# Set problem
Present the listing below as a numbered list, one entry per line, with any blank lines dropped.

# Rows
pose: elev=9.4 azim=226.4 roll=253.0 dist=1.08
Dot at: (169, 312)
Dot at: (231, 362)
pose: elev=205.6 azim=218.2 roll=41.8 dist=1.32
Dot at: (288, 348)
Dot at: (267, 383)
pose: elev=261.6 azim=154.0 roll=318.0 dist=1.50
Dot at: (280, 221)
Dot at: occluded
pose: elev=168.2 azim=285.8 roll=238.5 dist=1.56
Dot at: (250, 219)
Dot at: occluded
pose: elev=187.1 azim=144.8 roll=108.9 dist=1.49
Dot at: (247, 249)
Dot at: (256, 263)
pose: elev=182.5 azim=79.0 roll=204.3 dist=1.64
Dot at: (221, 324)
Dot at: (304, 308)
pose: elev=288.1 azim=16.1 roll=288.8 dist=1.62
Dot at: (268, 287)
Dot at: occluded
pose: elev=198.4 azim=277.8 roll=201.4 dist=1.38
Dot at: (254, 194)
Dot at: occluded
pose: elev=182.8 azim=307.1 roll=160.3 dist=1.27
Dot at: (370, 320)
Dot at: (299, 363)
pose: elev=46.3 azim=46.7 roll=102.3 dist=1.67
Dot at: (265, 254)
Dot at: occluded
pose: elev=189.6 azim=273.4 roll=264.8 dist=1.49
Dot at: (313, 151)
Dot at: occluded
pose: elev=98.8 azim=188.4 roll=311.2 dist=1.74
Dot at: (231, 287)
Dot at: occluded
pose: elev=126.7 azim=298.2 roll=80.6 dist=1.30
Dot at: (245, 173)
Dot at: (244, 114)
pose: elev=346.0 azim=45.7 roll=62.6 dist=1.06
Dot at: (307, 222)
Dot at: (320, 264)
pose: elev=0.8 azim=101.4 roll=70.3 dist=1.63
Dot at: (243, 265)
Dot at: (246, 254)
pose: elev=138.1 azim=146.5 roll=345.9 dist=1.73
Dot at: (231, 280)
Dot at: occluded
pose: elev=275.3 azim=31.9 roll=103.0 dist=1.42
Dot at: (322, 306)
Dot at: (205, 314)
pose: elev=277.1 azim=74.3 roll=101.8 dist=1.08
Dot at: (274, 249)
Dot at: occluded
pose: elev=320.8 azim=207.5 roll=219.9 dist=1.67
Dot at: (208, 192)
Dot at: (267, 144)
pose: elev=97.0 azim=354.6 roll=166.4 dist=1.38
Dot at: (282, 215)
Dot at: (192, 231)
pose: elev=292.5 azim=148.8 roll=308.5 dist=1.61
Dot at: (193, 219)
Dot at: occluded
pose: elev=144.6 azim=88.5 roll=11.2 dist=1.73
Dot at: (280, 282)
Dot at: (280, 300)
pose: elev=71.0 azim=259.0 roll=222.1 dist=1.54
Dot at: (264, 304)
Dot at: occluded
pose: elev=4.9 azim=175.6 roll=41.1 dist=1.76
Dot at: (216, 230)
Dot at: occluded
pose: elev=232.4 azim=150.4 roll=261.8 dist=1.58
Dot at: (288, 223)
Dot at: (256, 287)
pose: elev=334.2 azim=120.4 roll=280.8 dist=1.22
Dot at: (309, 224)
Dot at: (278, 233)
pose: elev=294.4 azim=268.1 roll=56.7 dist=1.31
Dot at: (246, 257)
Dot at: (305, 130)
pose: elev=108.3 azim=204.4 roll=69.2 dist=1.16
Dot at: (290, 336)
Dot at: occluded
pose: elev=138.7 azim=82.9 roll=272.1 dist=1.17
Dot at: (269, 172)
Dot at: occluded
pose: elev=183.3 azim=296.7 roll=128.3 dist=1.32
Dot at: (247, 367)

# Output of the task
1. pose: elev=9.4 azim=226.4 roll=253.0 dist=1.08
2. Dot at: (169, 312)
3. Dot at: (231, 362)
4. pose: elev=205.6 azim=218.2 roll=41.8 dist=1.32
5. Dot at: (288, 348)
6. Dot at: (267, 383)
7. pose: elev=261.6 azim=154.0 roll=318.0 dist=1.50
8. Dot at: (280, 221)
9. Dot at: occluded
10. pose: elev=168.2 azim=285.8 roll=238.5 dist=1.56
11. Dot at: (250, 219)
12. Dot at: occluded
13. pose: elev=187.1 azim=144.8 roll=108.9 dist=1.49
14. Dot at: (247, 249)
15. Dot at: (256, 263)
16. pose: elev=182.5 azim=79.0 roll=204.3 dist=1.64
17. Dot at: (221, 324)
18. Dot at: (304, 308)
19. pose: elev=288.1 azim=16.1 roll=288.8 dist=1.62
20. Dot at: (268, 287)
21. Dot at: occluded
22. pose: elev=198.4 azim=277.8 roll=201.4 dist=1.38
23. Dot at: (254, 194)
24. Dot at: occluded
25. pose: elev=182.8 azim=307.1 roll=160.3 dist=1.27
26. Dot at: (370, 320)
27. Dot at: (299, 363)
28. pose: elev=46.3 azim=46.7 roll=102.3 dist=1.67
29. Dot at: (265, 254)
30. Dot at: occluded
31. pose: elev=189.6 azim=273.4 roll=264.8 dist=1.49
32. Dot at: (313, 151)
33. Dot at: occluded
34. pose: elev=98.8 azim=188.4 roll=311.2 dist=1.74
35. Dot at: (231, 287)
36. Dot at: occluded
37. pose: elev=126.7 azim=298.2 roll=80.6 dist=1.30
38. Dot at: (245, 173)
39. Dot at: (244, 114)
40. pose: elev=346.0 azim=45.7 roll=62.6 dist=1.06
41. Dot at: (307, 222)
42. Dot at: (320, 264)
43. pose: elev=0.8 azim=101.4 roll=70.3 dist=1.63
44. Dot at: (243, 265)
45. Dot at: (246, 254)
46. pose: elev=138.1 azim=146.5 roll=345.9 dist=1.73
47. Dot at: (231, 280)
48. Dot at: occluded
49. pose: elev=275.3 azim=31.9 roll=103.0 dist=1.42
50. Dot at: (322, 306)
51. Dot at: (205, 314)
52. pose: elev=277.1 azim=74.3 roll=101.8 dist=1.08
53. Dot at: (274, 249)
54. Dot at: occluded
55. pose: elev=320.8 azim=207.5 roll=219.9 dist=1.67
56. Dot at: (208, 192)
57. Dot at: (267, 144)
58. pose: elev=97.0 azim=354.6 roll=166.4 dist=1.38
59. Dot at: (282, 215)
60. Dot at: (192, 231)
61. pose: elev=292.5 azim=148.8 roll=308.5 dist=1.61
62. Dot at: (193, 219)
63. Dot at: occluded
64. pose: elev=144.6 azim=88.5 roll=11.2 dist=1.73
65. Dot at: (280, 282)
66. Dot at: (280, 300)
67. pose: elev=71.0 azim=259.0 roll=222.1 dist=1.54
68. Dot at: (264, 304)
69. Dot at: occluded
70. pose: elev=4.9 azim=175.6 roll=41.1 dist=1.76
71. Dot at: (216, 230)
72. Dot at: occluded
73. pose: elev=232.4 azim=150.4 roll=261.8 dist=1.58
74. Dot at: (288, 223)
75. Dot at: (256, 287)
76. pose: elev=334.2 azim=120.4 roll=280.8 dist=1.22
77. Dot at: (309, 224)
78. Dot at: (278, 233)
79. pose: elev=294.4 azim=268.1 roll=56.7 dist=1.31
80. Dot at: (246, 257)
81. Dot at: (305, 130)
82. pose: elev=108.3 azim=204.4 roll=69.2 dist=1.16
83. Dot at: (290, 336)
84. Dot at: occluded
85. pose: elev=138.7 azim=82.9 roll=272.1 dist=1.17
86. Dot at: (269, 172)
87. Dot at: occluded
88. pose: elev=183.3 azim=296.7 roll=128.3 dist=1.32
89. Dot at: (247, 367)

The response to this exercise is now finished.